* Exercise description
Search the material below for the string "SQUARE" and copy each line where it appears.

--- START ---

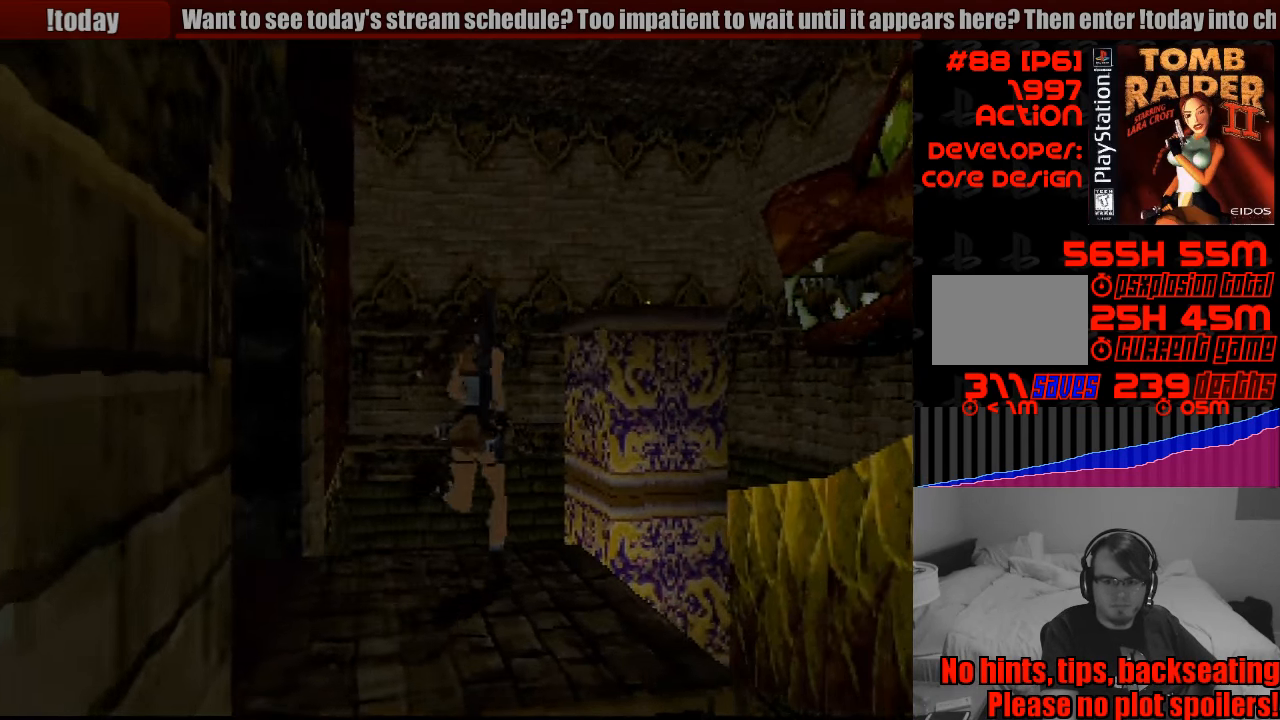
{"buttons": ["SQUARE", "DPAD_UP"], "events": [[117, "SQUARE", "down"]]}
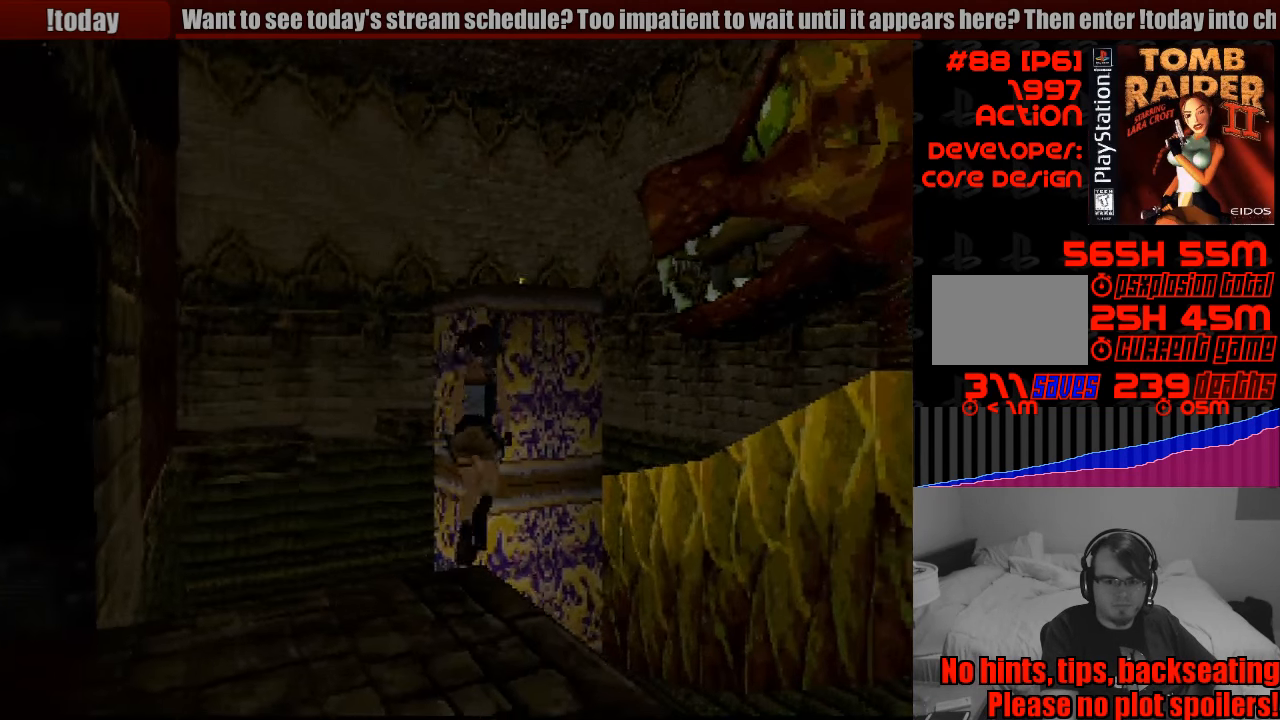
{"buttons": ["CROSS", "DPAD_UP", "DPAD_LEFT"], "events": [[433, "DPAD_LEFT", "down"], [467, "CROSS", "down"], [500, "SQUARE", "up"]]}
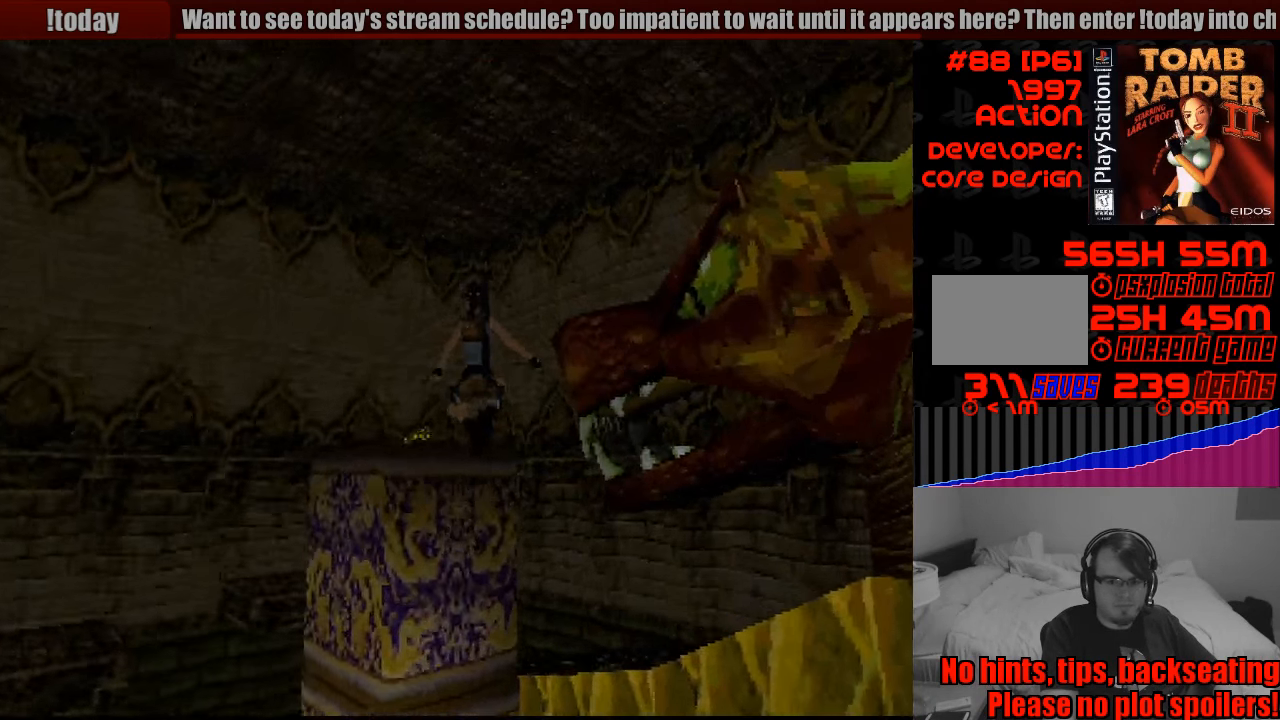
{"buttons": ["CROSS", "DPAD_UP", "DPAD_LEFT"], "events": [[33, "START", "down"], [50, "START", "up"]]}
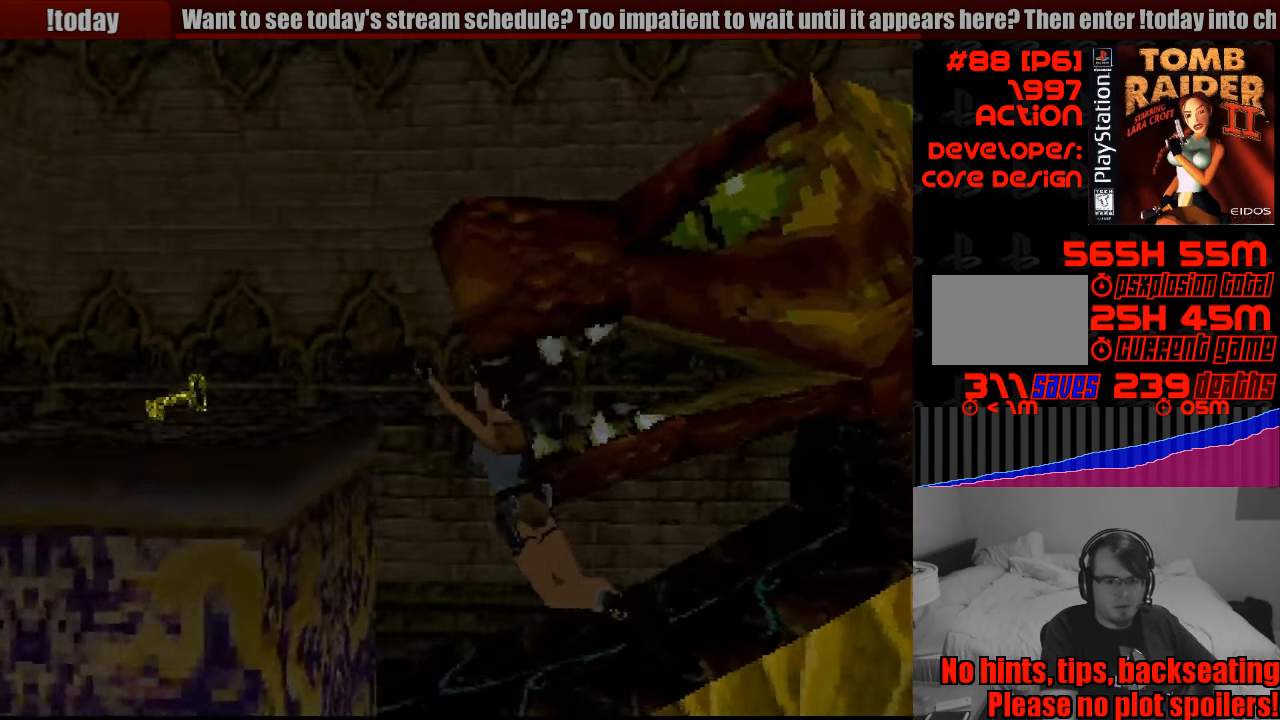
{"buttons": ["CROSS", "DPAD_UP"], "events": [[433, "DPAD_LEFT", "up"]]}
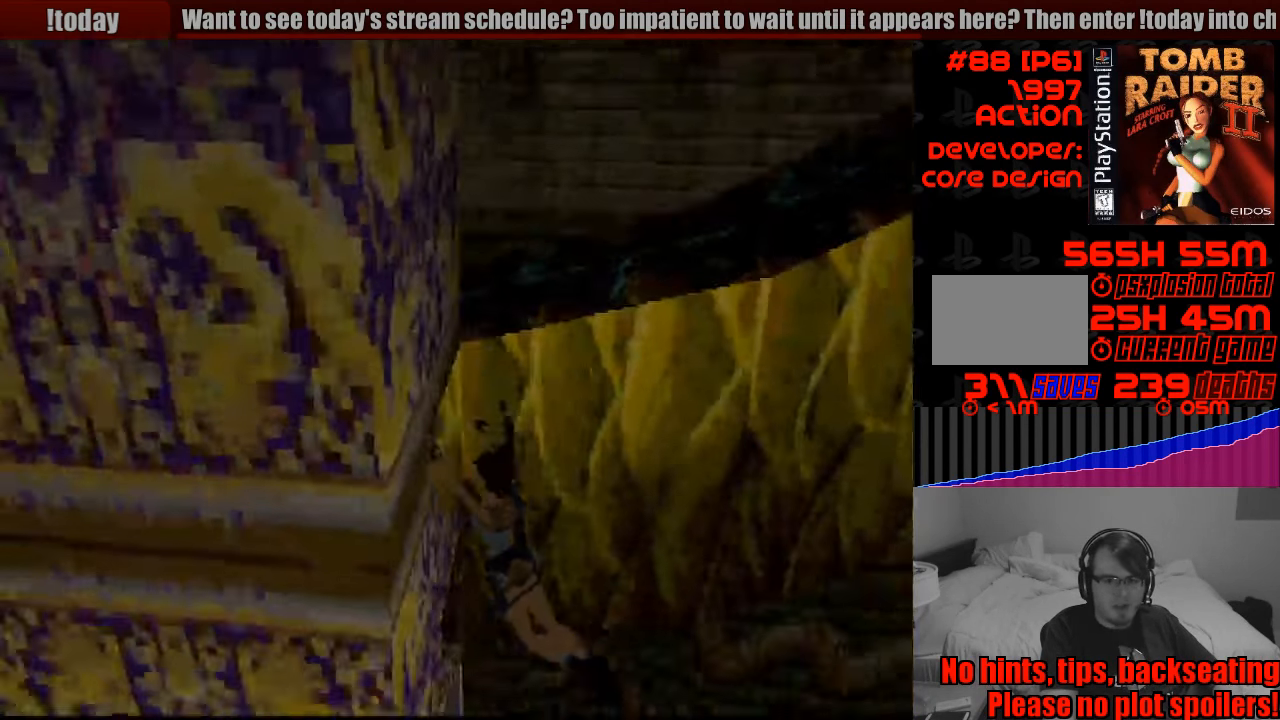
{"buttons": [], "events": [[83, "DPAD_LEFT", "down"], [283, "CROSS", "up"], [300, "DPAD_UP", "up"], [317, "DPAD_LEFT", "up"]]}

--- END ---

* Output for this task
{"buttons": ["SQUARE", "DPAD_UP"], "events": [[117, "SQUARE", "down"]]}
{"buttons": ["CROSS", "DPAD_UP", "DPAD_LEFT"], "events": [[433, "DPAD_LEFT", "down"], [467, "CROSS", "down"], [500, "SQUARE", "up"]]}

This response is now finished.